Люба встала поодаль, прижалась к дереву. Вдруг мать, как очнувшись, с криком: «Ребенок в доме… Люба! Люба сгорела!» тенью метнулась в проем.
— Не пускай ее! — три мужика, замотав мешковиной головы, схватили мать…
— Я не сгорела, — тихо сказала Люба, — переночую у Дуськи. Что глаза вытаращила? У Дуськи, говорю, переночую.
Пламя стихло, соседи побрели было по домам, но воздух… Задымленный воздух не давал уснуть. Захмелев от усталости, выходили на улицу поголосить, посудачить, прихватив из дома кто картошки печеной, кто огурцов, кто капусты квашеной, кто чего.

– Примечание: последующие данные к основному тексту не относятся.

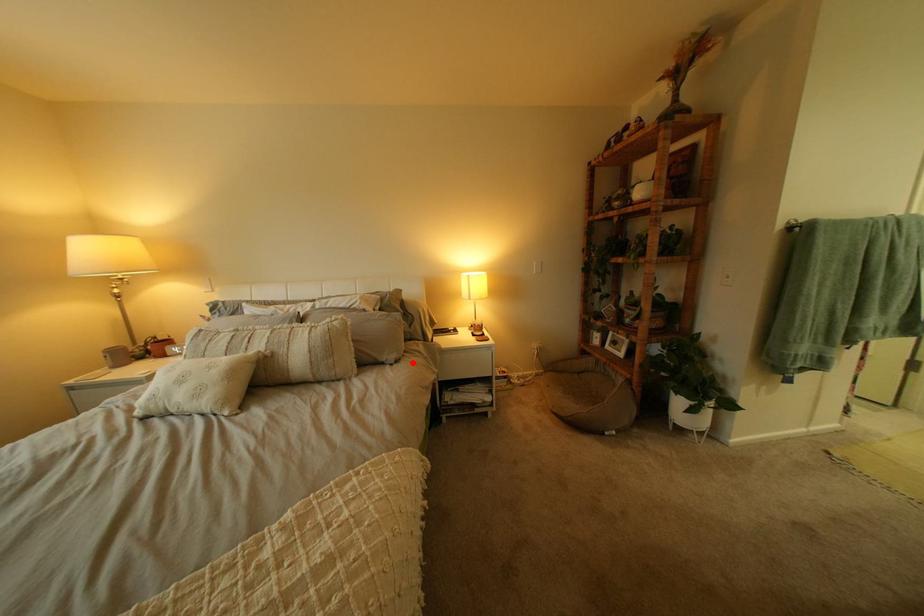
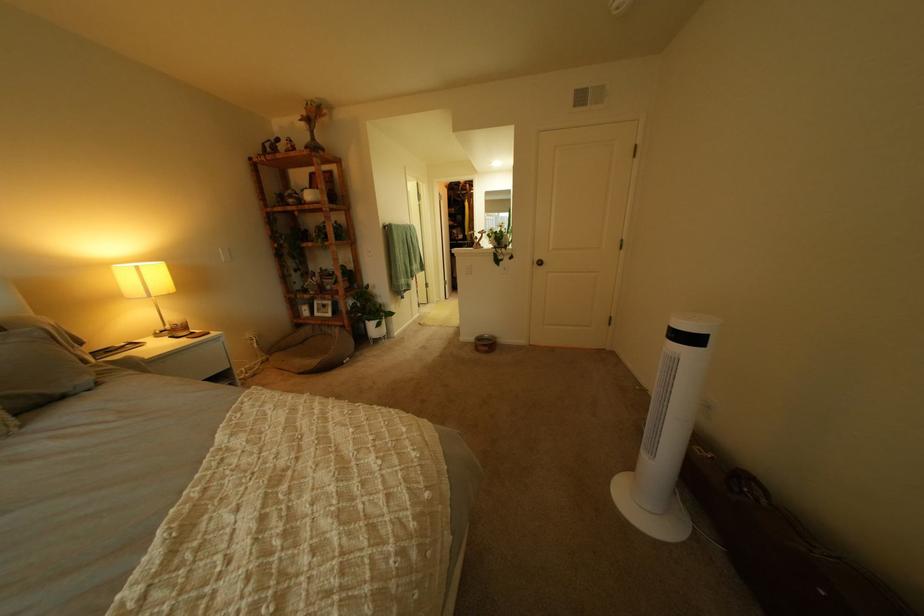
In the second image, find the point that corresponds to the highlighted location in the first image.

(115, 385)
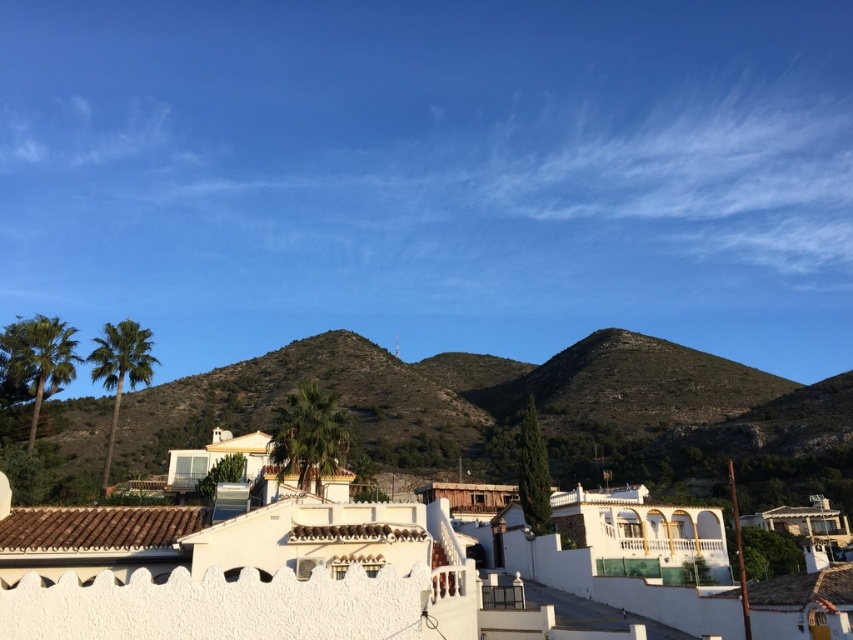
You are standing in the Mediterranean residential area and want to take a photo of both point (357,420) and point (299,460). Since you can only focus on one point at a time, which point should you focus on to ensure the other is still in the background?

You should focus on point (299,460) because it is closer to the camera, allowing point (357,420) to remain in the background.

You are a landscape architect planning to install a new water feature between the green textured hillside at center and the green leafy palm tree at center. Considering their heights, which one should the water feature be placed closer to for optimal visibility?

The water feature should be placed closer to the green leafy palm tree at center because the green textured hillside at center is taller and might obstruct the view of the water feature if placed too close to it.

You are standing in the Mediterranean residential area and want to take a photo of the green textured hillside at center and the green leafy palm at left. Which object should you focus on first to ensure both are in the frame?

You should focus on the green textured hillside at center first because it is closer to you than the green leafy palm at left, so adjusting the camera to include both would require starting with the closer object.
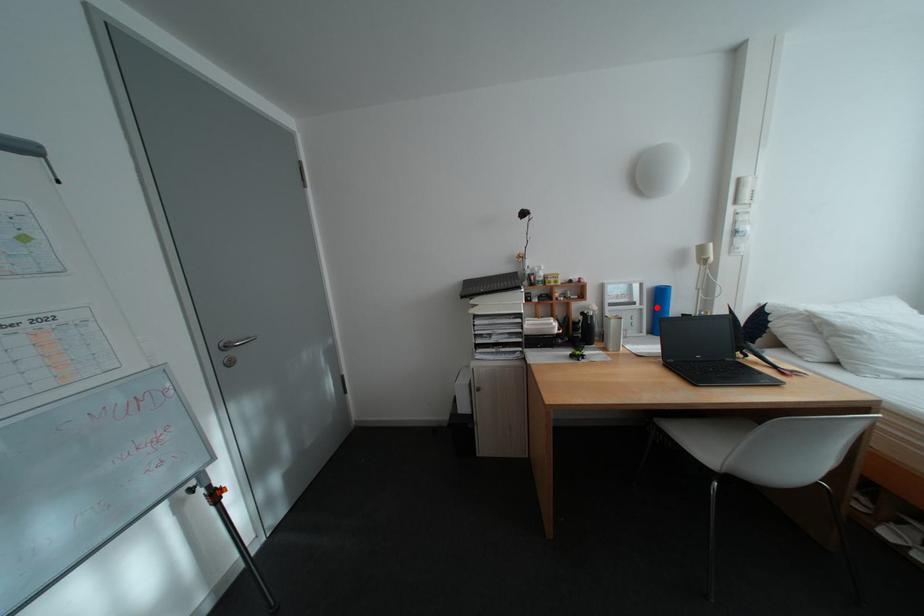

— Прямо Торгсин, — неожиданно мать улыбнулась, выпрямилась и залилась частушкой, окая и выкидывая руки:
А в Торгсине, а в Торгсине
Есть и сыр, и колбаса,
А в советском магазине
Сталин выпучил глаза…
«Наша жизнь разделилась на „до пожара“ и „после“» — Люба перечитала запись и задумалась: «Почему уцелела тетрадь? Коробка сгорела, ленты сгорели, а тетрадь как нетронутая лежала — бери и читай…» После пожара их приютила бабушка Вера. Жили тесно, но весть о пожаре всколыхнула дремавшую в крестьянской душе жертвенность. Из соседних сел, прослышав о несчастье, пригнали обоз картошки, обоз сена, нехитрую утварь. В самой же деревне прошлись с шапкой по домам, собрав погорельцам не только вещи, но и деньги. Да и колхоз выдал надел под избу, выписал стройматериалы, и к лету семья с молитвой и иконой вошла в новый дом.

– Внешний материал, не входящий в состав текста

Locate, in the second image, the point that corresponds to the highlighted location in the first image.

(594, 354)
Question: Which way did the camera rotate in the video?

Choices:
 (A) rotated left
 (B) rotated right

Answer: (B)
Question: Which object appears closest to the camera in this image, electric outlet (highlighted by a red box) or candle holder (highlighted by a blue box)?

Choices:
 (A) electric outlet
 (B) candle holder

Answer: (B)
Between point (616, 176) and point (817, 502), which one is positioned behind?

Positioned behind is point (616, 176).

«Не ходи в лес: там страшно, там змеи водятся». Люба помнила слова бабушки Веры. А еще она боялась своей бабушки, потому что та верила в Бога, а учительница, Евгения Ивановна, говорила, что Бога нет. Слушая и бабушку Веру, и учительницу, Люба все-таки учительницу не боялась, а уважала, а бабушку боялась, но думала, что та отсталая.
…День был летний, день был жаркий. Люба бежала лесом и не боялась ни змей, ни лешего. Бежала второй километр, и гнала ее зубная боль. Ах, зубы, зубы. Ровные, белые и красивые. Что же болят-то так? А врач, врач — так далеко: три километра.

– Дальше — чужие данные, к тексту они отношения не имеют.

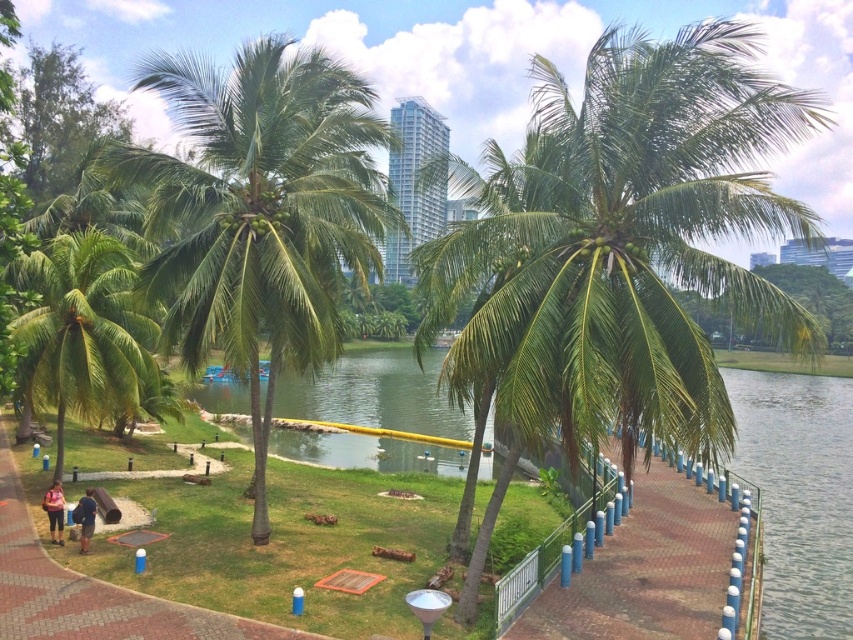
You are a gardener planning to water the green leafy coconut tree at center and the green leafy palm tree at lower left. Since you can only reach up to 1.5 meters, which tree might be easier to water without needing a ladder?

The green leafy coconut tree at center is in front of the green leafy palm tree at lower left, so it might be closer to you. Since you can reach up to 1.5 meters, the coconut tree at center would be easier to water without a ladder if it is within your reach.

You are standing at the edge of the park pathway and want to take a photo of the green leafy coconut tree at center. If your camera has a zoom lens that can focus on objects within a 0.3 radius around a specific point, what point should you aim for to capture the tree in the best possible focus?

You should aim your camera at the point with coordinates (619,248) to ensure the green leafy coconut tree at center is in sharp focus, as this is the tree location according to the scene description.

You are a gardener who needs to move a heavy wheelbarrow from the brown brick path at lower left to the brick paved walkway at center. Considering the distance between them, can you estimate whether you can push the wheelbarrow directly from one to the other without needing to detour around any obstacles?

The brick paved walkway at center is 30.76 feet away from the brown brick path at lower left. Since there are no obstacles mentioned in the scene description, you can push the wheelbarrow directly between the brown brick path at lower left and the brick paved walkway at center without needing to detour.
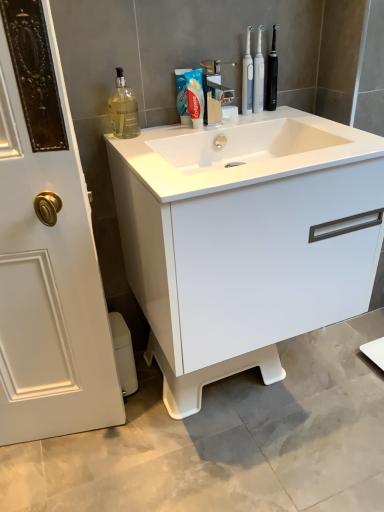
The height and width of the screenshot is (512, 384). Find the location of `vacant space in between white matte toothpaste at center and translucent glass bottle at upper left`. vacant space in between white matte toothpaste at center and translucent glass bottle at upper left is located at coordinates (160, 130).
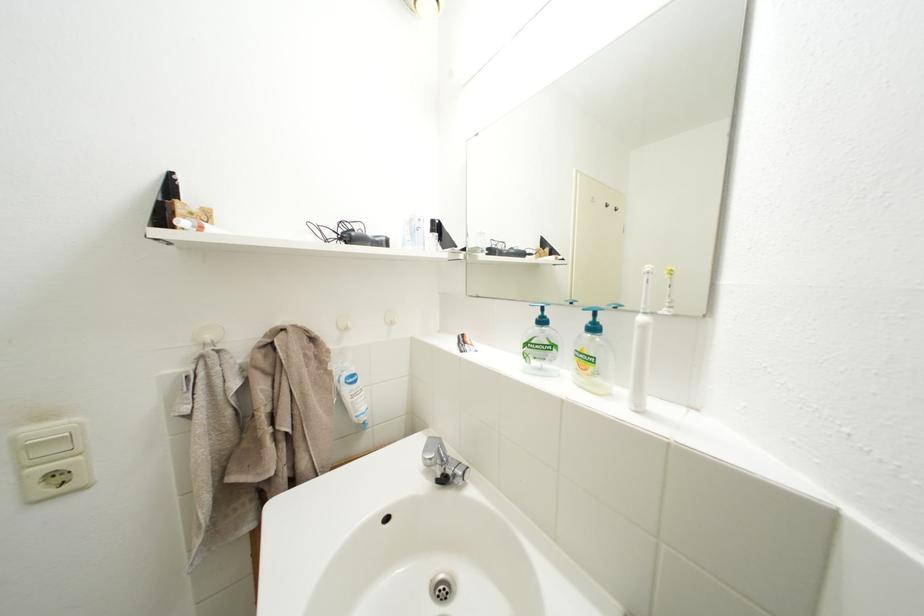
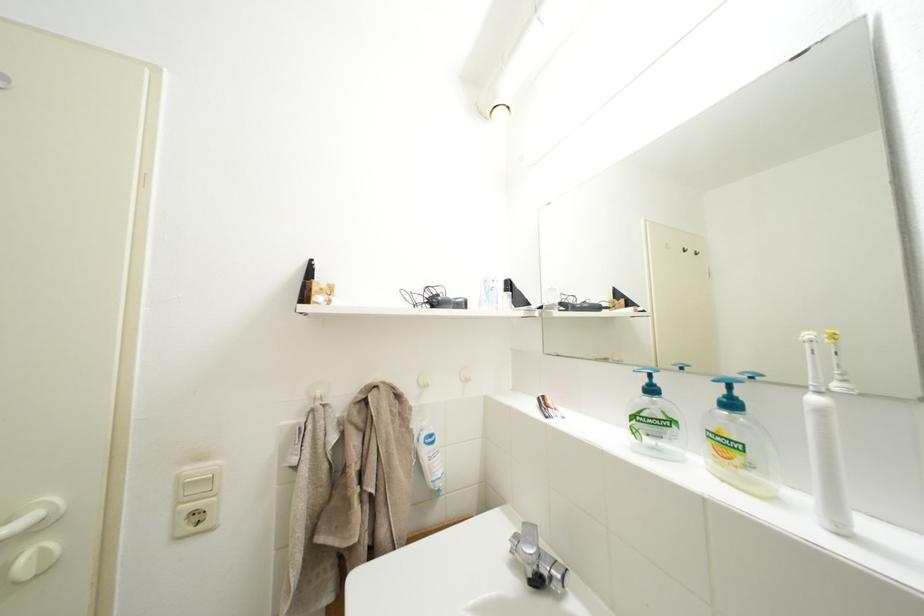
Question: Based on the continuous images, in which direction is the camera rotating? Reply with the corresponding letter.

Choices:
 (A) Left
 (B) Right
 (C) Up
 (D) Down

Answer: (A)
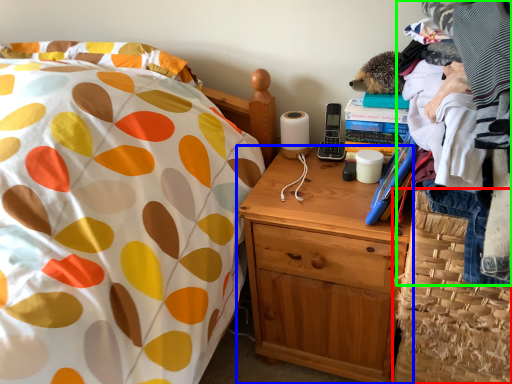
Question: Which object is the closest to the basket (highlighted by a red box)? Choose among these: nightstand (highlighted by a blue box) or clothing (highlighted by a green box).

Choices:
 (A) nightstand
 (B) clothing

Answer: (A)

Вот и добралась. Наконец-то. А зуб, кажется, меньше болит, ничего, пойду, раз добежала.
— А-а-а-а!..
Крик шел будто изнутри, потому что рот держали открытым чьи-то железные пальцы. Другая рука этой тетки-чудовища сжимала Любу с такой силой, что ни вырваться, ни пошевелиться. Ее вдавливали и бормашиной, и руками, и коленями вниз, вниз, всё вниз.
— Я положила мышьяк. Помочи виски уксусом, очнется. Хватит, хватит нашатыря, видишь, глаза открыты. Это испуг, не обморок. — Ну что, напугалась? Придешь через два дня. Пломбу поставлю. Не забудь, через два дня, а то зуб потеряешь.
Не пошла Люба к врачу ни через два дня, ни через неделю. Отправилась она тайком к деревенской ворожее, что жила на отшибе в конце деревни. Отправилась, когда стемнело, оглядываясь и стыдясь.